Posté : mar. déc. 11, 2012 3:36 pm
par Sandrinoula
Maden a écrit :C'est vrai que les incestes frère-soeur ou cousin-cousine sont de moins en moins choquants parce qu'elles ne s'accompagnent pas du problème de la pédophilie d'une relation père-fille ou oncle-nièce etc...
Dans ces derniers cas, ce qui est difficile à gérer est le fait qu'on pense toujours aux pressions que l'adulte fait subir à l'enfant pour arriver à ses fins, et parce qu'il peut y avoir abus de confiance (voir le faits divers daté de la mi-novembre dans le nord de la France).
Dans le roman Middle sex de Jeffrey Eugenides, il y a une histoire d'amour très émouvante entre un frère et une sœur, avec une dose d'érotisme aussi sans que ce ne soit choquant.

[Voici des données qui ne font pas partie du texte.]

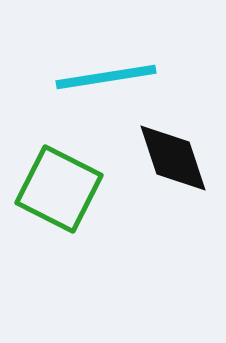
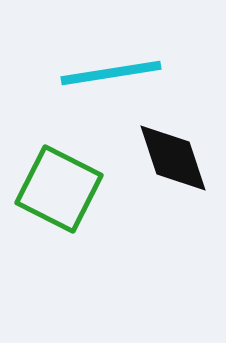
cyan line: moved 5 px right, 4 px up
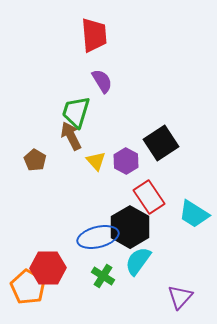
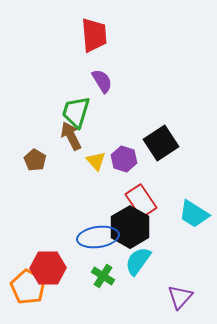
purple hexagon: moved 2 px left, 2 px up; rotated 10 degrees counterclockwise
red rectangle: moved 8 px left, 4 px down
blue ellipse: rotated 6 degrees clockwise
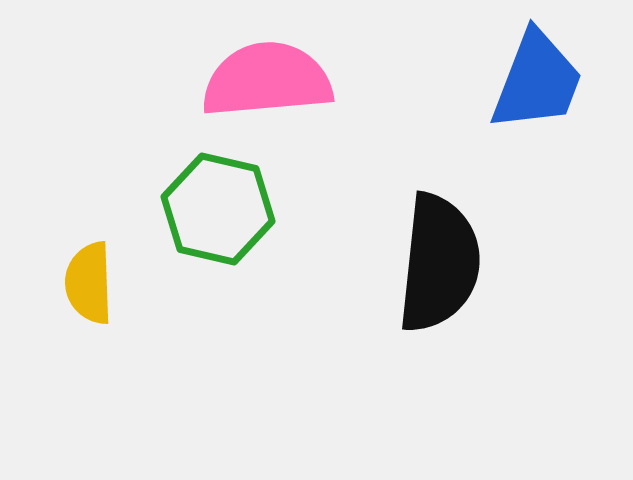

Tout est dans la mesure, et la notion de consentement libre et réfléchi.
Sujet très difficile à aborder...

Re: Jusqu'où peut-on amener le lecteur ?

Posté : jeu. déc. 13, 2012 2:16 pm
par Talldwarf
Pardon de revenir à la charge mais vous êtes plusieurs à signaler qu'on peut finalement tout écrire (ou presque) à condition de "bien traiter" le sujet, de le faire "avec finesse".

J'aimerais mieux cerner cette idée : qu'est-ce qui selon vous serait un mauvais traitement ou un manque de finesse ?
Prenons, par exemple, le couple Cerséi et Jaime pour ne pas rester dans le flou (un bon nombre d'entre nous doit connaître), si vous le voulez bien.